> Task requirements
Render the text read from the items below as a single numbered list of lines, leaving out blank lines and the pictures.
[[ Records for processing open ]]
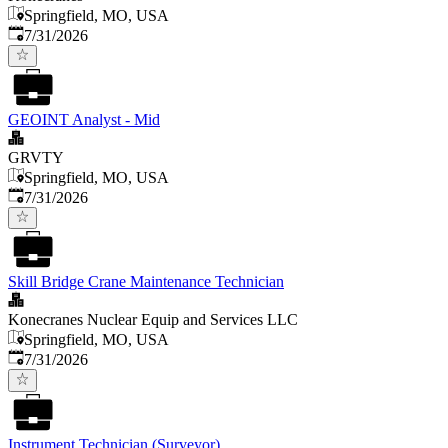
Springfield, MO, USA
Published
:
7/31/2026
GEOINT Analyst - Mid
GRVTY
Springfield, MO, USA
Published
:
7/31/2026
Skill Bridge Crane Maintenance Technician
Konecranes Nuclear Equip and Services LLC
Springfield, MO, USA
Published
:
7/31/2026
Instrument Technician (Surveyor)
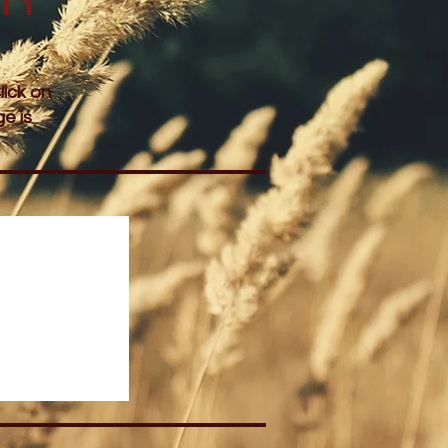
lick on
e is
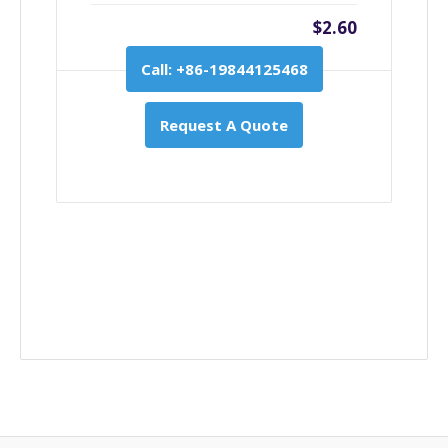
$2.60
Call: +86-19844125468
Request A Quote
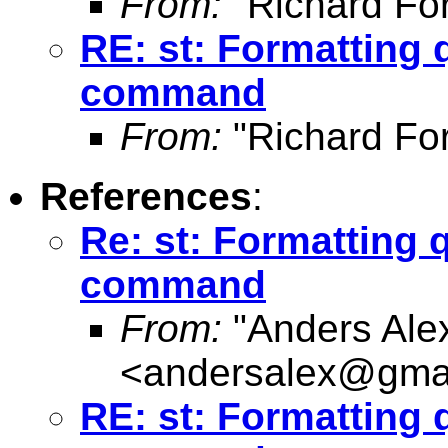
From:
"Richard Fo
RE: st: Formatting 
command
From:
"Richard Fo
References
:
Re: st: Formatting 
command
From:
"Anders Ale
<
andersalex@gma
RE: st: Formatting 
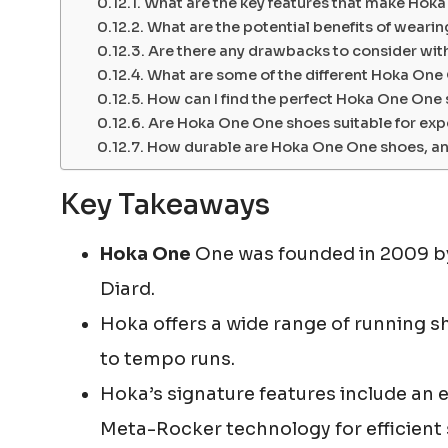
What are the key features that make Hok
What are the potential benefits of wear
Are there any drawbacks to consider wi
What are some of the different Hoka One
How can I find the perfect Hoka One One
Are Hoka One One shoes suitable for exp
How durable are Hoka One One shoes, and
Key Takeaways
Hoka One
One was founded in 2009 by
Diard.
Hoka offers a wide range of running sho
to tempo runs.
Hoka’s signature features include an
Meta-Rocker technology for efficient 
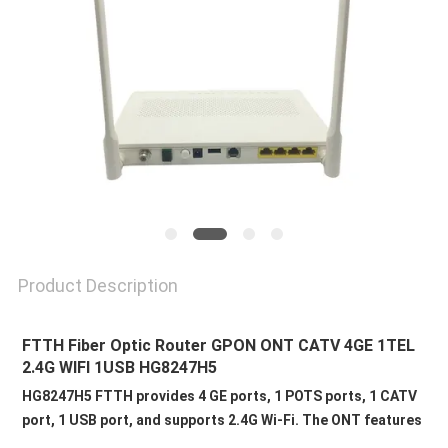
Product Description
FTTH Fiber Optic Router GPON ONT CATV 4GE 1TEL 
2.4G WIFI 1USB HG8247H5 
HG8247H5 FTTH provides 4 GE ports, 1 POTS ports, 1 CATV 
port, 1 USB port, and supports 2.4G Wi-Fi. The ONT features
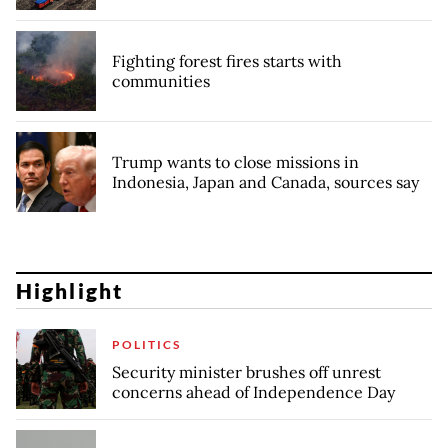
Fighting forest fires starts with
communities
Trump wants to close missions in
Indonesia, Japan and Canada, sources say
Highlight
POLITICS
Security minister brushes off unrest
concerns ahead of Independence Day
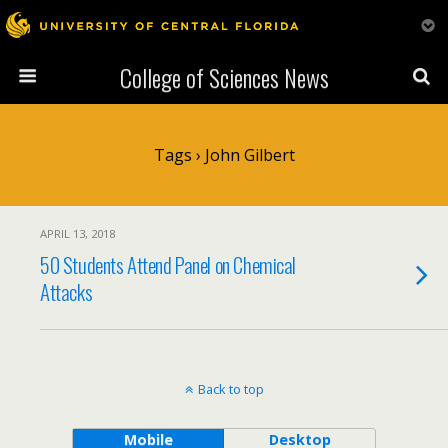
College of Sciences News
Tags › John Gilbert
APRIL 13, 2018
50 Students Attend Panel on Chemical
Attacks
Back to top
Mobile
Desktop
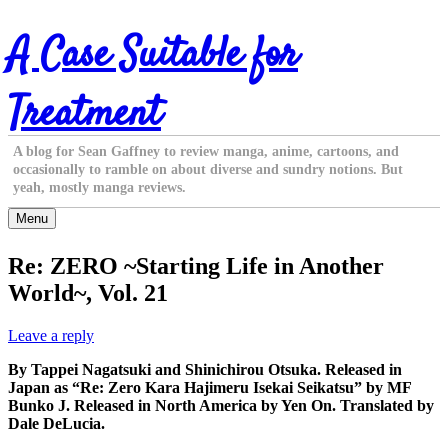
Skip
A Case Suitable for
to
content
Treatment
A blog for Sean Gaffney to review manga, anime, cartoons, and
occasionally to ramble on about diverse and sundry notions. But
yeah, mostly manga reviews.
Menu
Re: ZERO ~Starting Life in Another
World~, Vol. 21
Leave a reply
By Tappei Nagatsuki and Shinichirou Otsuka. Released in
Japan as “Re: Zero Kara Hajimeru Isekai Seikatsu” by MF
Bunko J. Released in North America by Yen On. Translated by
Dale DeLucia.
[[ Records for processing closed ]]
> Reply to the task
1. Springfield, MO, USA
2. Published
3. :
4. 7/31/2026
5. GEOINT Analyst - Mid
6. GRVTY
7. Springfield, MO, USA
8. Published
9. :
10. 7/31/2026
11. Skill Bridge Crane Maintenance Technician
12. Konecranes Nuclear Equip and Services LLC
13. Springfield, MO, USA
14. Published
15. :
16. 7/31/2026
17. Instrument Technician (Surveyor)
18. lick on
19. e is
20. $2.60
21. Call: +86-19844125468
22. Request A Quote
23. From:
24. "Richard Fo
25. RE: st: Formatting 
26. command
27. From:
28. "Richard Fo
29. References
30. :
31. Re: st: Formatting 
32. command
33. From:
34. "Anders Ale
35. <
36. andersalex@gma
37. RE: st: Formatting 
38. What are the key features that make Hok
39. What are the potential benefits of wear
40. Are there any drawbacks to consider wi
41. What are some of the different Hoka One
42. How can I find the perfect Hoka One One
43. Are Hoka One One shoes suitable for exp
44. How durable are Hoka One One shoes, and
45. Key Takeaways
46. Hoka One
47. One was founded in 2009 by
48. Diard.
49. Hoka offers a wide range of running sho
50. to tempo runs.
51. Hoka’s signature features include an
52. Meta-Rocker technology for efficient 
53. Product Description
54. FTTH Fiber Optic Router GPON ONT CATV 4GE 1TEL 
55. 2.4G WIFI 1USB HG8247H5 
56. HG8247H5 FTTH provides 4 GE ports, 1 POTS ports, 1 CATV 
57. port, 1 USB port, and supports 2.4G Wi-Fi. The ONT features
58. Fighting forest fires starts with
59. communities
60. Trump wants to close missions in
61. Indonesia, Japan and Canada, sources say
62. Highlight
63. POLITICS
64. Security minister brushes off unrest
65. concerns ahead of Independence Day
66. College of Sciences News
67. Tags › John Gilbert
68. APRIL 13, 2018
69. 50 Students Attend Panel on Chemical
70. Attacks
71. Back to top
72. Mobile
73. Desktop
74. Skip
75. A Case Suitable for
76. to
77. content
78. Treatment
79. A blog for Sean Gaffney to review manga, anime, cartoons, and
80. occasionally to ramble on about diverse and sundry notions. But
81. yeah, mostly manga reviews.
82. Menu
83. Re: ZERO ~Starting Life in Another
84. World~, Vol. 21
85. Leave a reply
86. By Tappei Nagatsuki and Shinichirou Otsuka. Released in
87. Japan as “Re: Zero Kara Hajimeru Isekai Seikatsu” by MF
88. Bunko J. Released in North America by Yen On. Translated by
89. Dale DeLucia.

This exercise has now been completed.